Patrick Horne attributes his ‘service’ to his parents

Patrick Horne attributes his ‘service’ to his parents
Photo by Nelson A. King

Caribbean Life’s sports writer Patrick Horne says his “service” to the community started with his late parents in St. Vincent and the Grenadines.

Horne, along with community worker Ancilla Friday, was honored by the Brooklyn-based Council of St. Vincent and the Grenadines Organizations, U.S.A., Inc. (COSAGO), the umbrella Vincentian group in the United States, during its annual gala Luncheon, at Grand Prospect Hall in Brooklyn, commemorating the country’s 38th anniversary of political independence from Great Britain.

“Since ‘giving, offering service’ to enhance lives is always the theme of this annual affair, there is much to be said about this act of offering ‘service’ to others,” said Horne, who hails from the town of Layou in St. Vincent and the Grenadines, in his acceptance speech. “For me, it started with my parents — Elise and Everard Horne. “Both were public servants; my mother was a nurse and my father a policeman. Growing up in Layou, this was all that I saw of my parents — public service.”

Horne said his mother delivered babies born in the areas from Layou to Buccament Bay to Vermont and the surrounding areas.

“She was supposed to charge fee, but never did,” he said. “Her salary certainly didn’t parallel her duties, but she was still up at 2:00 a.m., 4:00 a.m., 6: a.m., and ready when duty called. She went beyond the call of that duty; she was there because she was a servant of the people.

“I would meet folks in Brooklyn who remind me of what a great woman Nurse Horne was, and that they still owe her money for delivering their babies,” Horne added. “After work, she volunteered as the church organist in the Layou Anglican Church; she was there for services, funerals, weddings and other special services. Every Sunday, I had the job of braving the midday hot sun to take the lunch she prepared to the rectory for the priests — the last two were Rev. Lewis, Rev. Ulric Smith.”

Horne said his father was also a very hard worker. After leaving the local constabulary, where part of his responsibility was to “drill the police,” he worked at the Agriculture Department, and was an entrepreneur.

“He employed many in Layou, because he had his businesses, packaging and selling whole chickens to stores throughout St. Vincent [and the Grenadines],” Horne said. “He also sold ground cocoa, passion fruit juice and other products — all this on a tired body on a day after he traveled around the country as an agriculturist.

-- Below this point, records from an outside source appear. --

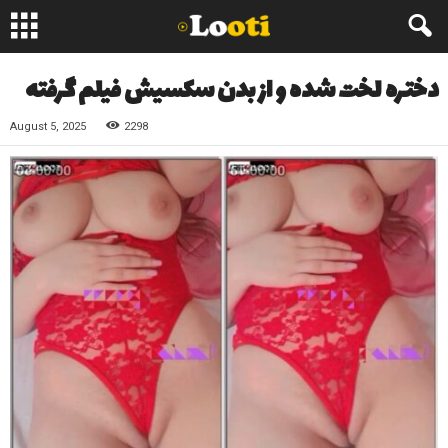
دختره لخت شده و از بدن سکسیش فیلم گرفته
August 5, 2025
2298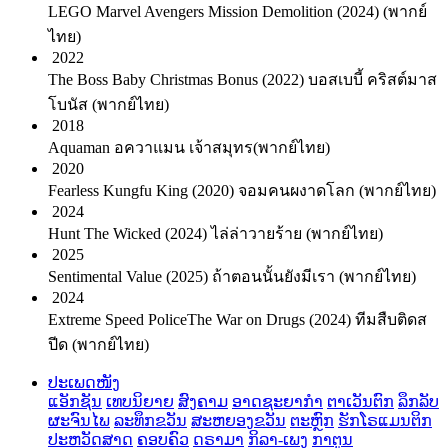
LEGO Marvel Avengers Mission Demolition (2024) (พากย์
ไทย)
2022
The Boss Baby Christmas Bonus (2022) บอสเบบี้ คริสต์มาส
โบนัส (พากย์ไทย)
2018
Aquaman อควาแมน เจ้าสมุทร(พากย์ไทย)
2020
Fearless Kungfu King (2020) จอมคนผงาดโลก (พากย์ไทย)
2024
Hunt The Wicked (2024) ไล่ล่าวายร้าย (พากย์ไทย)
2025
Sentimental Value (2025) ถ้าตอนนั้นยังมีเรา (พากย์ไทย)
2024
Extreme Speed PoliceThe War on Drugs (2024) ทีมสืบติดส
ปีด (พากย์ไทย)
ປະເພດໜັງ
ແອັກຊັນ
ເທບນິຍາຍ
ສົງຄາມ
ອາດຊະຍາກໍາ
ຕາເວັນຕົກ
ລຶກລັບ
ຜະຈົນໄພ
ລະທຶກຂວັນ
ສະຫຍອງຂວັນ
ຕະຫຼົກ
ຮັກໂຣແມນຕິກ
ປະຫວັດສາດ
ຄອບຄົວ
ດຣາມາ
ກິລາ-ເພງ
ກາຕູນ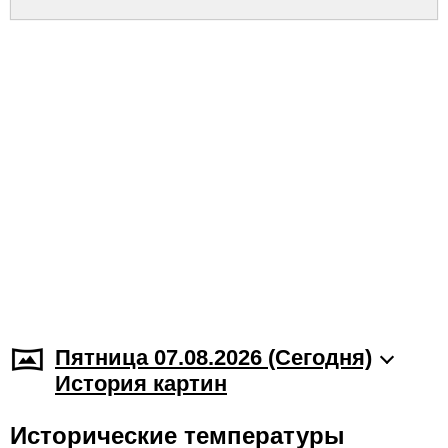
Пятница 07.08.2026 (Cегодня)
История картин
Исторические температуры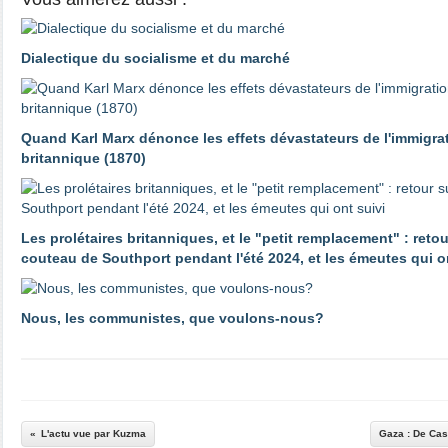
Dialectique du socialisme et du marché
Quand Karl Marx dénonce les effets dévastateurs de l'immigrat
britannique (1870)
Les prolétaires britanniques, et le "petit remplacement" : reto
couteau de Southport pendant l'été 2024, et les émeutes qui o
Nous, les communistes, que voulons-nous?
L'actu vue par Kuzma
Gaza : De Cas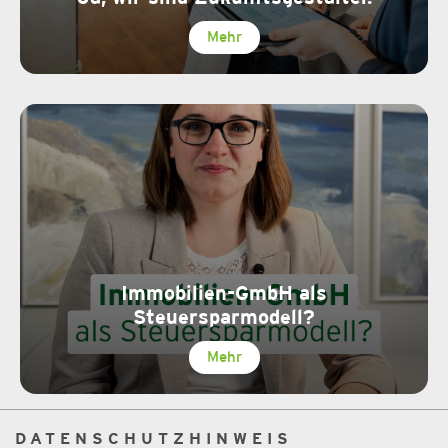
Mehr
Immobilien-GmbH als
Steuersparmodell?
Mehr
DATENSCHUTZHINWEIS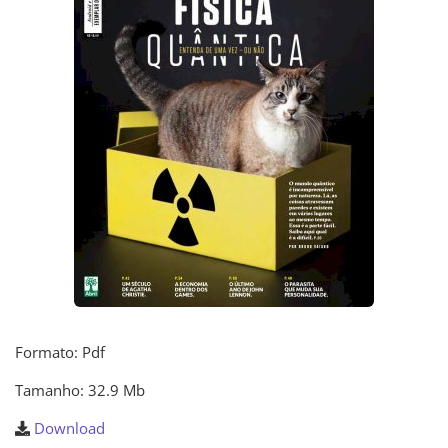
Formato: Pdf
Tamanho: 32.9 Mb
Download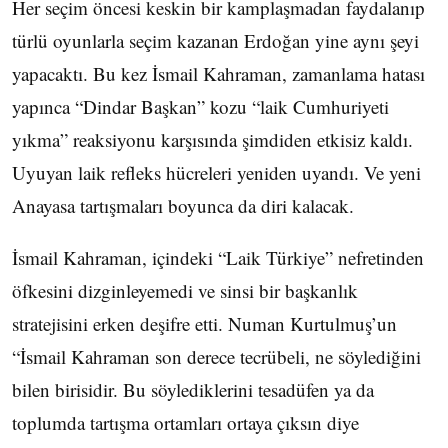
Her seçim öncesi keskin bir kamplaşmadan faydalanıp
türlü oyunlarla seçim kazanan Erdoğan yine aynı şeyi
yapacaktı. Bu kez İsmail Kahraman, zamanlama hatası
yapınca “Dindar Başkan” kozu “laik Cumhuriyeti
yıkma” reaksiyonu karşısında şimdiden etkisiz kaldı.
Uyuyan laik refleks hücreleri yeniden uyandı. Ve yeni
Anayasa tartışmaları boyunca da diri kalacak.
İsmail Kahraman, içindeki “Laik Türkiye” nefretinden
öfkesini dizginleyemedi ve sinsi bir başkanlık
stratejisini erken deşifre etti. Numan Kurtulmuş’un
“İsmail Kahraman son derece tecrübeli, ne söylediğini
bilen birisidir. Bu söylediklerini tesadüfen ya da
toplumda tartışma ortamları ortaya çıksın diye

“His Land Rover jeep was filled with Layou folks, and others along the way, on a week-day morning, with those who had to get to school in Kingstown [the capital] and others who just simply had to get to town for work,” Horne said, adding that his dad was the first to show movies in Layou — Sunday afternoon in a big hall right next door to Alston Becket’s [the calysonian] home, near Velox Corner on the Layou main road.

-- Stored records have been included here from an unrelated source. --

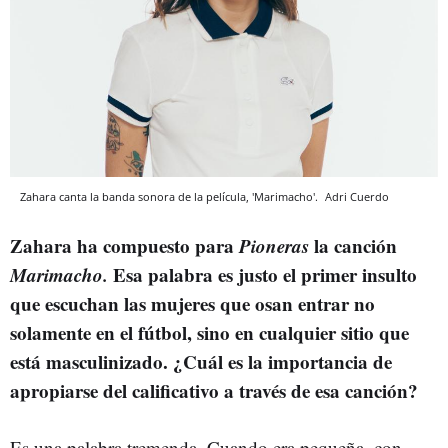
Zahara canta la banda sonora de la película, 'Marimacho'.
Adri Cuerdo
Zahara ha compuesto para
Pioneras
la canción
Marimacho.
Esa palabra es justo el primer insulto
que escuchan las mujeres que osan entrar no
solamente en el fútbol, sino en cualquier sitio que
está masculinizado. ¿Cuál es la importancia de
apropiarse del calificativo a través de esa canción?
Es una palabra tremenda. Cuando era pequeña, con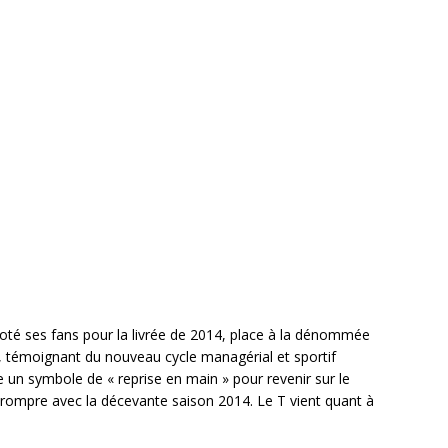
 voté ses fans pour la livrée de 2014, place à la dénommée
e, témoignant du nouveau cycle managérial et sportif
re un symbole de « reprise en main » pour revenir sur le
 rompre avec la décevante saison 2014. Le T vient quant à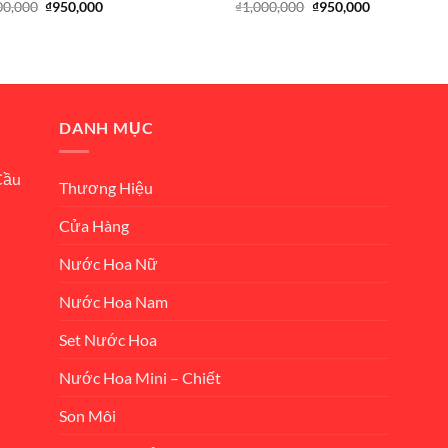
Giá
Giá
Giá
Giá
00,000
₫
950,000
₫
1,000,000
₫
950,000
gốc
hiện
gốc
hiện
là:
tại
là:
tại
₫1,300,000.
là:
₫1,000,000.
là:
₫950,000.
₫950,000.
DANH MỤC
Cầu
Thương Hiệu
Cửa Hàng
Nước Hoa Nữ
Nước Hoa Nam
Set Nước Hoa
Nước Hoa Mini – Chiết
Son Môi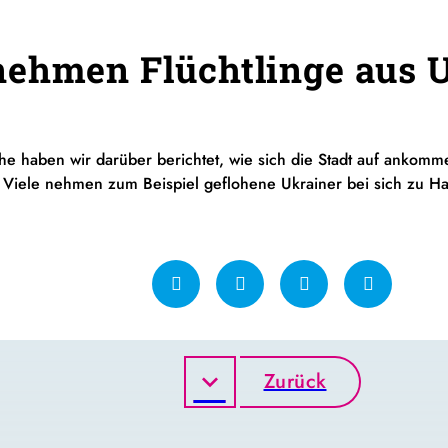
ehmen Flüchtlinge aus U
he haben wir darüber berichtet, wie sich die Stadt auf ankomm
 Viele nehmen zum Beispiel geflohene Ukrainer bei sich zu Ha
Zurück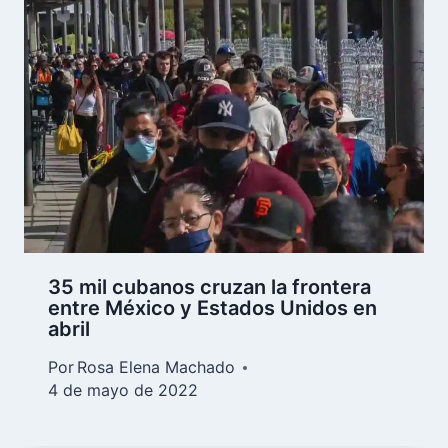
35 mil cubanos cruzan la frontera
entre México y Estados Unidos en
abril
Por
Rosa Elena Machado
4 de mayo de 2022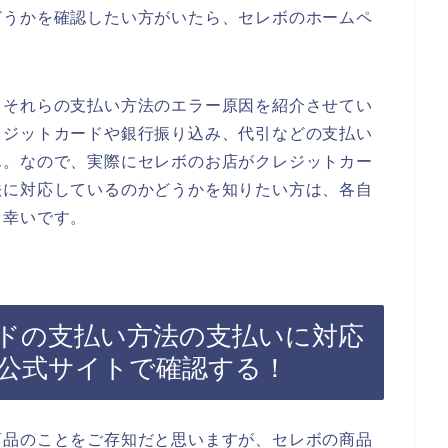
どうかを確認したい方がいたら、セレボのホームペ
。
るそれらの支払い方法のエラー原因を紹介させてい
レジットカードや銀行振り込み、代引などの支払い
ん。なので、実際にセレボのお店がクレジットカー
法に対応しているのかどうかを知りたい方は、各自
と幸いです。
ドの支払い方法の支払いに対応
公式サイトで確認する！
商品のことをご存知だと思いますが、セレボの商品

“I saw my parents on a daily basis just helping others, and I followed suit,” Horne continued. “I had the opportunity to give youngsters soccer scholarships to get an education and improve their lives, and made sure that I helped many Vincentians. And it’s tremendous gratification for me to know that I played a part in making life better for others.”

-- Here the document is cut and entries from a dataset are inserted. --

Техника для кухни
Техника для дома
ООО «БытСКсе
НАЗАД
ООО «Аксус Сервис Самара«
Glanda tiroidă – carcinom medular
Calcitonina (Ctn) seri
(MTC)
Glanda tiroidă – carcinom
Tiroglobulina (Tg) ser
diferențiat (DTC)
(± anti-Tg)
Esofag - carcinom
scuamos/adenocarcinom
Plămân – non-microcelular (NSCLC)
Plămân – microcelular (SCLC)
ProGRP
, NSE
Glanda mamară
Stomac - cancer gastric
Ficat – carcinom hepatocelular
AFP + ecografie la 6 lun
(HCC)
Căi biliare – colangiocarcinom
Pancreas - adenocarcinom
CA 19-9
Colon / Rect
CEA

He said the Vincy Cup was a tournament that he started in Brooklyn to help Vincentian footballers [soccer players] “build character, get to college or the pros, and develop life skills and go on from there.”

Horne said his work as a print and broadcast journalist is “noted,” stating that he wrote “the longest cricket column in an American main stream newspaper as a columnist for Newsday, Inc.

“And I still mentor student-athletes as women’s soccer coach at Brooklyn College — and as a teacher at Hempstead HS, I lecture them about life skills every day,” he interjected.

Horne said he tried to offer his service to improve football [soccer] in the St. Vincent and the Grenadines in 2011, when he unsuccessfully ran for the president of the football federation.

“It didn’t work out at the time, but I still entertain thoughts of helping, because sports today can do so much for those involved — there are scholarships to be gotten, professional careers, administrative jobs and so forth,” he said.

Subsequently, Horne said he later helped the St. Vincent and the Grenadines national team make “all the arrangements for their practices and hotel stay for a week, while they were in St. Louis, Missouri to play the USA in the early rounds of the 2018 World Cup qualifying run in 2015.”

He said offering service in one’s areas of expertise to enhance another person’s life, “to improve the quality of life in our communities, to improve conditions in our country would give us unparalleled satisfaction — I believe this.

“People remember how you make them feel; and, when you help, you make them feel good about themselves,” he said. “This is the resulting effect of helping. They will never forget what you did for them.

“So, we must continue to offer our service, to help others, so that those we help will do the same for others, and those others will do the same for those others and so on,” he urged.

Horne said he was glad that his children followed in the footsteps of their grandparents. He said his son, Jason, is “a product of the NY Teaching Fellows program; he is a mathematics, Spanish and chess teacher in the New York City Public Schools system.

“My daughter served three years in the Peace Corp and one year with Ameri Corp, and is now in Columbia University graduate school for Public Administration,” he said.

“So let’s continue to help one another, to help our communities here in the Diaspora and let us help our country,” he added. “Specifically, to Vincentians, let’s not let individual differences deter us; let’s not let the area of the country that is your birthplace deter us; let’s not let differences in political party affiliation distract us.

“St. Vincent and the Grenadines is more than any one political party,” he continued. “St. Vincent and the Grenadines is about our people. It’s been 38 years of independence, but we still have so far to go as a country. Let’s help St. Vincent and the Grenadines get there.”